[GIVEN PASSAGE]
------------------------------------------------

Once you realize this, and once you remind yourself both that those dollars are Fed ‘Notes’ and that you give the bank a signed promissory note for your loan, you are able to see something else, too: That a loan is simply a temporary swap of your promissory note for Fed promissory notes—of your privately issued money for more widely spendable publicly issued money. Bank lending is just temporary private-public currency swapping.
And this is yet another sense in which banks are franchisees of our money, with ‘we, the people’ occupying the role of franchisor. In effect, we ‘outsource’ the credit-checking and public money-dispensary function to private franchisee institutions. We do so on the theory that they are ‘closer to the ground’ than our central bank is when it comes to determining what private-public promissory note swaps, which hand purchasing power in trust to those lacking it, are apt to be put to good—that is, productive—use. And we let them charge ‘interest’—a sort of ‘privatized seignorage’—for their trouble.
This is the money system we now have—the public-private franchise system. It is the product both of the foundational legislative enactments I have just described, and of sundry fine-tuning enactments and associated practical changes made over the past fifteen decades—especially in the 1930s—as well. We built this up incrementally because we learned its necessity incrementally. Nothing has changed in the past several decades to alter that necessity. All that has changed are a few of the technological means of carrying out satisfaction of that necessity. And this of course takes us to ‘fintech.’
2. The Stages Go Digital
Let us call the pre-1860s wildcat banking era of wildly fluctuating private currencies ‘Stage 1’ of modern American monetary history. Let us call the post-1860s, pre-1913 period of uniform but imperfectly elastic national currency ‘Stage 2’ of modern American monetary history. And let us call the post-1913 period we have inhabited over the past century ‘Stage 3’ of modern American monetary history. Where might we situate digital currency development along this phased sequence?
It seems to me perfectly obvious that we are at Stage 1 where digital currency is concerned. We are amidst, that is to say, digital currency’s ‘wildcat’ era. For one thing, there are many such currencies—indeed, a bewildering and seemingly all-the-time growing array of them. For another thing, they are all of them issued by private issuers, some of which seem to be more or less reputable, others of which seem to be less so. And finally, thanks to the factors just mentioned, these currencies fluctuate wildly in value, both relative to what they can trade for and relative to one another.

------------------------------------------------

[REQUIRED ACTIONS]
1. Name each stage of modern American monetary history that the passage on banking and digital currency defines, along with the period it covers.
2. Reproduce the passage on banking and digital currency, everything from "And this is" down to "seignorage’—for their trouble.".

------------------------------------------------

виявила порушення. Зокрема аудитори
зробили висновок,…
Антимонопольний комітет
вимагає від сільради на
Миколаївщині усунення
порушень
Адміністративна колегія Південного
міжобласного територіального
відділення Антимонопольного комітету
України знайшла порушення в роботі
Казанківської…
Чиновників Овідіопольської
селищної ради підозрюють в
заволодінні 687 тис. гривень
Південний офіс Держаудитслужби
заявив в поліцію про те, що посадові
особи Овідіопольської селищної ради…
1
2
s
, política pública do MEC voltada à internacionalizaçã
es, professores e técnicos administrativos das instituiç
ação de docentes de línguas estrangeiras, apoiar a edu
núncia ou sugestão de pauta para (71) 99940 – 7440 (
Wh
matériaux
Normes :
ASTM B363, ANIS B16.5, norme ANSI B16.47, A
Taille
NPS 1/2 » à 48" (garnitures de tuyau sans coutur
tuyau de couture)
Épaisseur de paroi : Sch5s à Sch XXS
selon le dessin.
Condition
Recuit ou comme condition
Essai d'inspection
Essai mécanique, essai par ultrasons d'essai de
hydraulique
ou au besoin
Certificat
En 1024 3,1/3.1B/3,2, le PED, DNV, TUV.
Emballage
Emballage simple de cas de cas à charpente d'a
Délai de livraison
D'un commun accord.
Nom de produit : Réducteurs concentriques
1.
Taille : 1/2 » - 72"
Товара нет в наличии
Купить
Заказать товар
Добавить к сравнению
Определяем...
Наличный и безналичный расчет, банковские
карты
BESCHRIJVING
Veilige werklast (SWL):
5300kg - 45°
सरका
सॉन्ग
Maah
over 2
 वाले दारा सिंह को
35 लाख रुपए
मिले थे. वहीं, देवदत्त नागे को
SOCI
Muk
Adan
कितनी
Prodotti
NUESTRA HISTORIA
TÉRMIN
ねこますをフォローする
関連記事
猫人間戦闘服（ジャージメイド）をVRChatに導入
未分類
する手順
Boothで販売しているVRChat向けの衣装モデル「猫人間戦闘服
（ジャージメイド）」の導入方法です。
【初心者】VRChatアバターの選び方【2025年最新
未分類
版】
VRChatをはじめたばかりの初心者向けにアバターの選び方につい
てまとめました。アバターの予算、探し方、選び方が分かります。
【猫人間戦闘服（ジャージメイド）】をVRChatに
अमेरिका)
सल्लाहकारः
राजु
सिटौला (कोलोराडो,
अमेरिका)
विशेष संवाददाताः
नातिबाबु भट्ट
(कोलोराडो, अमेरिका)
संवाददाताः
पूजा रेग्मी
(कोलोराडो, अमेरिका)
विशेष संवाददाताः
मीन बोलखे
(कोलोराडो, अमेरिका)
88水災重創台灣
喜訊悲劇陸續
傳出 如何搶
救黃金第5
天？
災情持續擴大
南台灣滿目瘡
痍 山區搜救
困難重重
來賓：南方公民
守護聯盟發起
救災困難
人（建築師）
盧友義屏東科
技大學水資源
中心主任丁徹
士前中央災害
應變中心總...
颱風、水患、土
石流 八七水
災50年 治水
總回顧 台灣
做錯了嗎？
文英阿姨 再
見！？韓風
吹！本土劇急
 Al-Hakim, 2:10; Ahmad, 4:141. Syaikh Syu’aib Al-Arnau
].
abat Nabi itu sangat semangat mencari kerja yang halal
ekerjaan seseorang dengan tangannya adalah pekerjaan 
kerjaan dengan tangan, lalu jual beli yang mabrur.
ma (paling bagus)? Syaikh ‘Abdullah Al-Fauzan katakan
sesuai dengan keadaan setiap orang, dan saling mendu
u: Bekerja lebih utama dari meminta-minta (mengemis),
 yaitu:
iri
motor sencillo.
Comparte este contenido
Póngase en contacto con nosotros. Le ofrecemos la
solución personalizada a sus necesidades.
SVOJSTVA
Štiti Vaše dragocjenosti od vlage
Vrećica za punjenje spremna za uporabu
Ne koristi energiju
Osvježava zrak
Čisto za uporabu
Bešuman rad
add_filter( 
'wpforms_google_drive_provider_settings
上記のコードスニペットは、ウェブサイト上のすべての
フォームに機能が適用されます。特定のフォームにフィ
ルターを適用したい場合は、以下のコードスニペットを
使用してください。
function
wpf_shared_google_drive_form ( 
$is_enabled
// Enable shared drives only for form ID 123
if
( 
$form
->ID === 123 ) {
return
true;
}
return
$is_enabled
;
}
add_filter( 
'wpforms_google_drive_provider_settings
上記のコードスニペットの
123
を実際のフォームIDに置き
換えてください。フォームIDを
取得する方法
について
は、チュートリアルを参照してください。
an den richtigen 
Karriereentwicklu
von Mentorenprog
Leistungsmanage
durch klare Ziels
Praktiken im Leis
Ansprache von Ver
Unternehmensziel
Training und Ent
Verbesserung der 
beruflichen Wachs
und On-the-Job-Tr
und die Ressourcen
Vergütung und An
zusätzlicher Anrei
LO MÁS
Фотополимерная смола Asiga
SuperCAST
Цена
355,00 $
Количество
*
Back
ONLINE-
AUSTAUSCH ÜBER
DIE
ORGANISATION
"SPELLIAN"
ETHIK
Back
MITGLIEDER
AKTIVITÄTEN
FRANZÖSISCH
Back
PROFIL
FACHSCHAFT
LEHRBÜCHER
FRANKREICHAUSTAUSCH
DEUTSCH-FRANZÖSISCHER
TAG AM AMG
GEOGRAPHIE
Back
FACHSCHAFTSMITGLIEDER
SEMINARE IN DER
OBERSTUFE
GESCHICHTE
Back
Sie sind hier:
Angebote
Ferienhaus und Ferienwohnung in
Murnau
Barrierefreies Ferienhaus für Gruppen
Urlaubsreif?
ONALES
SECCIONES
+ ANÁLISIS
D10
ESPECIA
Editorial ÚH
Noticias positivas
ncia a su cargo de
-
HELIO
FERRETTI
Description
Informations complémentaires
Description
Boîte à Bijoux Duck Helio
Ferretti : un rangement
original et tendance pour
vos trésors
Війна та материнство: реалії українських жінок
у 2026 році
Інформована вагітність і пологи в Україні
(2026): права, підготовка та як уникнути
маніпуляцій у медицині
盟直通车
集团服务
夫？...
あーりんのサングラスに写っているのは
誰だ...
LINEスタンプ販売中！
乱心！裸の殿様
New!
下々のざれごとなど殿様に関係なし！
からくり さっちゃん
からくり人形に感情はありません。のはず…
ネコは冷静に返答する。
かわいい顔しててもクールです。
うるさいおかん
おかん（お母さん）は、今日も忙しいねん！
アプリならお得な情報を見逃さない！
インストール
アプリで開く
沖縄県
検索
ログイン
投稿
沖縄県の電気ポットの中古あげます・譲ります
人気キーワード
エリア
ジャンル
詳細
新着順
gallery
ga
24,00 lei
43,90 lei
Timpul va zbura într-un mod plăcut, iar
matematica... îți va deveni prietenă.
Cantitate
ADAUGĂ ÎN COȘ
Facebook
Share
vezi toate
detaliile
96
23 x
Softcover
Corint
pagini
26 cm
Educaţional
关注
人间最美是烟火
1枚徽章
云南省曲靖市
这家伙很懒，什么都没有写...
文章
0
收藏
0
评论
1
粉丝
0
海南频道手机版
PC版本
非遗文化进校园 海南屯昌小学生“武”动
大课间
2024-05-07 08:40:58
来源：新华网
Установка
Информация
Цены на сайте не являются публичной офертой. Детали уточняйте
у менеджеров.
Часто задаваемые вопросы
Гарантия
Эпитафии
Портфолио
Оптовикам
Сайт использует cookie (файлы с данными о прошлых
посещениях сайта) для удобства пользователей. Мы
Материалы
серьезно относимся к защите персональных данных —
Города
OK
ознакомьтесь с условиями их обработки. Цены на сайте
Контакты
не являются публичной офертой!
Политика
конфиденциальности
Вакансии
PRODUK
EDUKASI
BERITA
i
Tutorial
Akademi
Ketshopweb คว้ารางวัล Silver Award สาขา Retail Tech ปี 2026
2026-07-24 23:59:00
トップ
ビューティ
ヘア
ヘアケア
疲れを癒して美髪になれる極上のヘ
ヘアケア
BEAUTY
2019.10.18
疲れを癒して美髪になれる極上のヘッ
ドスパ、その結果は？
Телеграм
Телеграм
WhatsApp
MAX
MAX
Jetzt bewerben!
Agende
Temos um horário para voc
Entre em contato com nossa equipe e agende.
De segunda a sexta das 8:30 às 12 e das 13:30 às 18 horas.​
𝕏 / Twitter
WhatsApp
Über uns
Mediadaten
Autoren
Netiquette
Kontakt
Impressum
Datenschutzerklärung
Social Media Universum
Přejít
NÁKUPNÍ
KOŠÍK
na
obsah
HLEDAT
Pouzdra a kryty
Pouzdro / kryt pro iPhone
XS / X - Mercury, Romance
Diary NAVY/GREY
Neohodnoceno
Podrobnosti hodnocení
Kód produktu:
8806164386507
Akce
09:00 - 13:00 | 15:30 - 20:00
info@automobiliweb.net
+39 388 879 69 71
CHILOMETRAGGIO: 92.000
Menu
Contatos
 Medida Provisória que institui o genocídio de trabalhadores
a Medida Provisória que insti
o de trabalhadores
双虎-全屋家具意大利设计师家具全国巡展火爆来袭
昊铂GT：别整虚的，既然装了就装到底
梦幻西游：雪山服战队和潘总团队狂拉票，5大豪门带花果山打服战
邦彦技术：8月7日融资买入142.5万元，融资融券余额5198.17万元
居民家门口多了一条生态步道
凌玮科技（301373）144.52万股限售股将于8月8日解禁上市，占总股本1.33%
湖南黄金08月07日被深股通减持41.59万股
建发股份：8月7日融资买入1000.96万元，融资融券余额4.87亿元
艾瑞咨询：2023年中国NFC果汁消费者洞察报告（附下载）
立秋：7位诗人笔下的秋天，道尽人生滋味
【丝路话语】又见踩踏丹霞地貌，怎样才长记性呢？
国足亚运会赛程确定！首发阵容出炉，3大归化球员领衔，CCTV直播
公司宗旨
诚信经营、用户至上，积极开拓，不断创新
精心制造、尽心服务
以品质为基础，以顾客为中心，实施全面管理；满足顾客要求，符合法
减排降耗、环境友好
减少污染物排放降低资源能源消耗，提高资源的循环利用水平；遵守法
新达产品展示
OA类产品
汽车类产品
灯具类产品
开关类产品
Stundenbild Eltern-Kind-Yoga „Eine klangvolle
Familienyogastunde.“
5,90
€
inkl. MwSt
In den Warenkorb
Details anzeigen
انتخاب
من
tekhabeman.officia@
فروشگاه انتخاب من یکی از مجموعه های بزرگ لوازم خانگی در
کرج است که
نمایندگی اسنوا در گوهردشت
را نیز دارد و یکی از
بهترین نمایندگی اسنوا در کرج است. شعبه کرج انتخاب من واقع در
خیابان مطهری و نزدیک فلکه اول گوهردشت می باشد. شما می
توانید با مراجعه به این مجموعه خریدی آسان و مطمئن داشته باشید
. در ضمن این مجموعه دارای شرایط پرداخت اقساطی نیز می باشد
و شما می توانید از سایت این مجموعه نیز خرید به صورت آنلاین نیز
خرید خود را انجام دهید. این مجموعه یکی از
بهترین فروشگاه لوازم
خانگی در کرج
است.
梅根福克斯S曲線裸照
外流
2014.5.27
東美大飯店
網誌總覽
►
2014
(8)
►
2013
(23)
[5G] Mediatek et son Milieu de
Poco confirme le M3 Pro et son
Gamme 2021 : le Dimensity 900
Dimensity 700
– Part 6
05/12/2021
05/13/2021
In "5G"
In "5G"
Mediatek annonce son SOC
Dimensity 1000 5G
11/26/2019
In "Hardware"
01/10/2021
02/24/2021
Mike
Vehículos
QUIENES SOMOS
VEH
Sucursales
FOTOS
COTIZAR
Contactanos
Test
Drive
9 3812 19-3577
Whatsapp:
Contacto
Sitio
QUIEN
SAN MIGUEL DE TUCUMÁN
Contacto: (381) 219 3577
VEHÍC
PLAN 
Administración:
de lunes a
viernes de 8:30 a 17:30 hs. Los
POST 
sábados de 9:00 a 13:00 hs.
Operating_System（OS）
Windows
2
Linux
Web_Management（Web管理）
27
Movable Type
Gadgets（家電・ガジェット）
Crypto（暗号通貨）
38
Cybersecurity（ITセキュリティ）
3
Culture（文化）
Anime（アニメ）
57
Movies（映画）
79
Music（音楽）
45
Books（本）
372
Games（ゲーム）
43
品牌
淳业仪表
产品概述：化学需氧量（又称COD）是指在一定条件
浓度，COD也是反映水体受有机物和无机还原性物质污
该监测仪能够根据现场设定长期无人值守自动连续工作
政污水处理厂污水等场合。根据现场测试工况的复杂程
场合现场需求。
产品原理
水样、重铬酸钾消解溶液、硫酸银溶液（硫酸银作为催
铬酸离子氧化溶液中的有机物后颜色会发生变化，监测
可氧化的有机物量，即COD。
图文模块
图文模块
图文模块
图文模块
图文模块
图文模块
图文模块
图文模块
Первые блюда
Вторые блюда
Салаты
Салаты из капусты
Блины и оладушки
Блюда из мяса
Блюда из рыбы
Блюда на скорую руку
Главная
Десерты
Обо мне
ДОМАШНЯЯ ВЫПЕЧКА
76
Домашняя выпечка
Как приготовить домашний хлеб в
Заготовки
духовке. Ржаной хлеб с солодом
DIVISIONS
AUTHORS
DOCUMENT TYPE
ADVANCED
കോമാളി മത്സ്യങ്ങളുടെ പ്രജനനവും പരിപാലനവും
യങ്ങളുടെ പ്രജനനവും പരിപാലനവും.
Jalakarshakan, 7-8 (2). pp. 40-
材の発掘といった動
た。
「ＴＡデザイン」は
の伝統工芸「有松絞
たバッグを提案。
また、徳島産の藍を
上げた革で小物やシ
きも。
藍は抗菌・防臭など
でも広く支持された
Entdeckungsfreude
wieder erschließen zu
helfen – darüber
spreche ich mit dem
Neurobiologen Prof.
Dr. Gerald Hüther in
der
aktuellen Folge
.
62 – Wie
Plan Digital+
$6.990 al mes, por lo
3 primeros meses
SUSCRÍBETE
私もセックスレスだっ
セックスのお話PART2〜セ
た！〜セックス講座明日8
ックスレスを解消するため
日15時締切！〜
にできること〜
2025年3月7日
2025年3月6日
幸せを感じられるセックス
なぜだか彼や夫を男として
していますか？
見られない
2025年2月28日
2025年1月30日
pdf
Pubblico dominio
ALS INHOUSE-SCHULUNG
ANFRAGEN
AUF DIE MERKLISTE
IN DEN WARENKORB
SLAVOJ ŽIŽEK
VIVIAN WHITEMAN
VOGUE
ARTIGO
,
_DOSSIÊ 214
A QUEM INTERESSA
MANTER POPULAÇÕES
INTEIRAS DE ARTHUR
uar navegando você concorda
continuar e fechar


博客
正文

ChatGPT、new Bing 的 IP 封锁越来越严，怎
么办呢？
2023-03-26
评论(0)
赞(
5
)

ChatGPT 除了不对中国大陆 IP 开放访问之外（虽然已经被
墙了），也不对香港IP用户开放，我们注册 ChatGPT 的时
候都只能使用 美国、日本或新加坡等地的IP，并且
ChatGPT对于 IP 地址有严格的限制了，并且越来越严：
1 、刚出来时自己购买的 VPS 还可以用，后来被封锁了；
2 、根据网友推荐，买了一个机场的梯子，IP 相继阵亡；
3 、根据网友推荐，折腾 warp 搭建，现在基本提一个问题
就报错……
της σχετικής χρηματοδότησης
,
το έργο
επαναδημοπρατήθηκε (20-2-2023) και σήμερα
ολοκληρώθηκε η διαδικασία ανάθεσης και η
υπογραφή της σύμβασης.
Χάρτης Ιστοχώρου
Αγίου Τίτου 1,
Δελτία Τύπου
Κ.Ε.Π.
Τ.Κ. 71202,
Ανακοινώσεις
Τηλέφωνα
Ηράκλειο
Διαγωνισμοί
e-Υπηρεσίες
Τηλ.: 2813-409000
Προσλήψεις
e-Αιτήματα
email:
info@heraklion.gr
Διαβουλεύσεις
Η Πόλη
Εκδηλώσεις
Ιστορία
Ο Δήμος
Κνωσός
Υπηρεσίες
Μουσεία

------------------------------------------------

[SOLUTIONS PER TASK]
1.
Stage 1: the pre-1860s wildcat banking era of wildly fluctuating private currencies.
Stage 2: the post-1860s, pre-1913 period of uniform but imperfectly elastic national currency.
Stage 3: the post-1913 period inhabited over the past century.

2.
And this is yet another sense in which banks are franchisees of our money, with ‘we, the people’ occupying the role of franchisor. In effect, we ‘outsource’ the credit-checking and public money-dispensary function to private franchisee institutions. We do so on the theory that they are ‘closer to the ground’ than our central bank is when it comes to determining what private-public promissory note swaps, which hand purchasing power in trust to those lacking it, are apt to be put to good—that is, productive—use. And we let them charge ‘interest’—a sort of ‘privatized seignorage’—for their trouble.